Mario Parmeggiani is a cook for passion. This passion cultivates it over the years and in adulthood manages to make it a real profession. He chose the United States to specialize himself, where, in his opinion, modern vegan cuisine is of the highest level. After several experiences in Italy and abroad, he became a plant-based cookery consultant. Mario’s choice of vegan cuisine is an ethical choice that looks towards animal welfare.

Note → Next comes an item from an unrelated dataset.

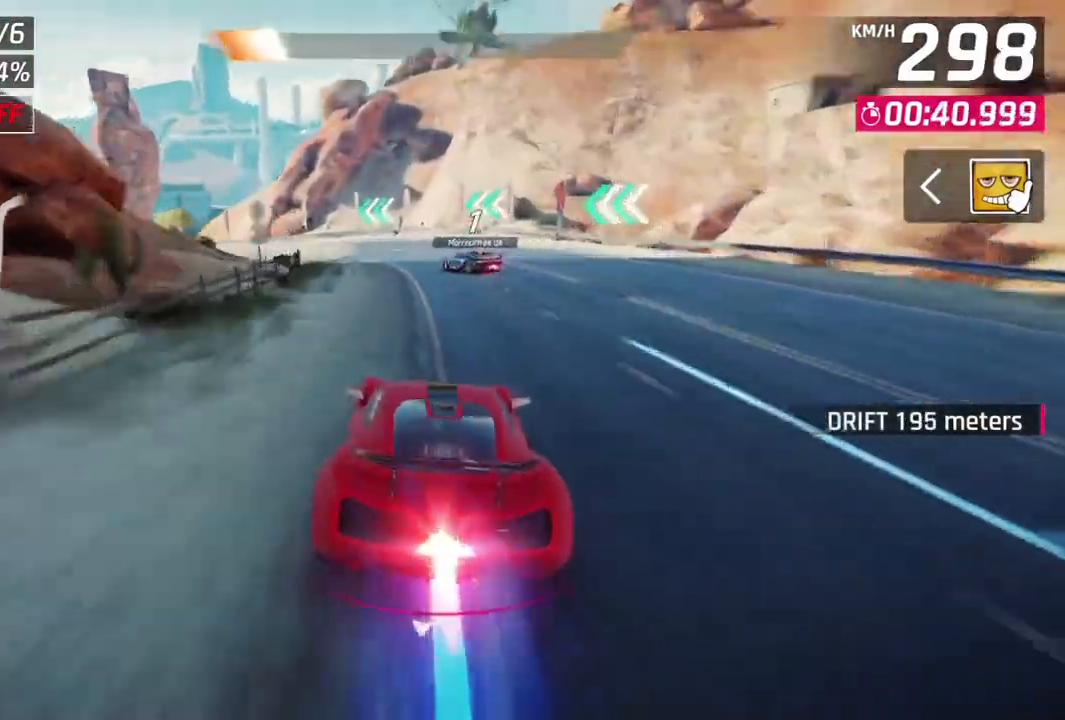
{"buttons": [], "left_stick": "left", "events": [[67, "left_stick", "center"], [133, "L2", "down"], [133, "left_stick", "up-left"], [300, "L2", "up"], [500, "left_stick", "left"]]}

Later he becomes aware of the benefits that this lifestyle brings to health and the planet.
To my question, if he believes that vegan cuisine is the future he answers: “I’m convinced of it. With the constantly growing world population and the current consumption of resources – such as soil and water – to produce meat and dairy products, for example, we are encouraging unsustainable consumption. For these reasons too, part of the planet’s population has no food. Not to mention the environmental impact… Choosing vegan is not at all a renunciation of the taste and joy of food, it is an investment and a gamble for the future”.


In conclusion, we talked about whether and how much the current situation of Covid-19 will change the future of gastronomy. I really hope it will – says Mario – if it doesn’t change it would be a wasted opportunity. I think that gastronomy and catering are moving towards more reasoned and ethical choices: from choosing menus with seasonal and local products, to reducing and eliminating waste of food and packaging, to using recyclable materials.